Como el viejo aquel, que en su lecho de muerte, manda llamar a su hermano, con el que no se habla, para abogarlo y saldar esa cuenta pendiente antes de partir. ¡Cuánto tiempo desperdiciado! La vida es muy corta. Pensar todo lo que estos hermanos pudieron haber disfrutado el uno del otro. Todos hacemos cosas que lastiman o molestan a otra, y si nos falta el valor para decir: ¡Perdón, la regué!, las pequeñas ofensas, con el tiempo, acumulan tal peso, que hunden cualquier relación, y entre más tardas, más difícil es decirlo.
Ahora, hay que saber hacerlo bien, porque “discúlpame” a tiempo, puede restablecer la buena voluntad, aún cuando el pecado haya sido grave. En cambio, una disculpa mal pedida puede hacer más daño que la ofensa original. Pero, ¿cuándo ofrecer una disculpa? Cuando sientas culpa, el ego siempre se las arreglará para protegerte y te dirá cosas como: “Mejor espérate a que se calmen las cosas” “Échale la culpa a otros” “Dile una pequeña mentira” “Justifica las acciones”, y el impulso a obedecerlo es “Enorme”.
¿Y sabes cuándo es adecuado decir perdón?
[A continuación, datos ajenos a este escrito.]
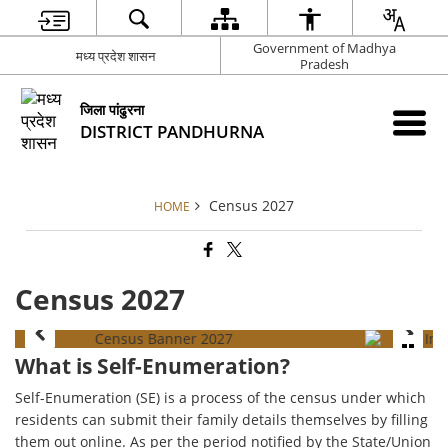
Government of Madhya
मध्य प्रदेश शासन
Pradesh
जिला पांढुरना
DISTRICT PANDHURNA
Census 2027
HOME
Census 2027
What is Self-Enumeration?
Self-Enumeration (SE) is a process of the census under which
residents can submit their family details themselves by filling
them out online. As per the period notified by the State/Union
Exactamente en el momento en que te das cuenta de que hiciste algo malo, y la disculpa se te atora.
El perdón es una respuesta ante la vida, un acto de voluntad que te ayudará a curar, sanar, limpiar y cerrar viejas heridas, al “soltar” los sentimientos causados por la ofensa. Qué bien te sientes cuando logras vencer el orgullo y perdonas.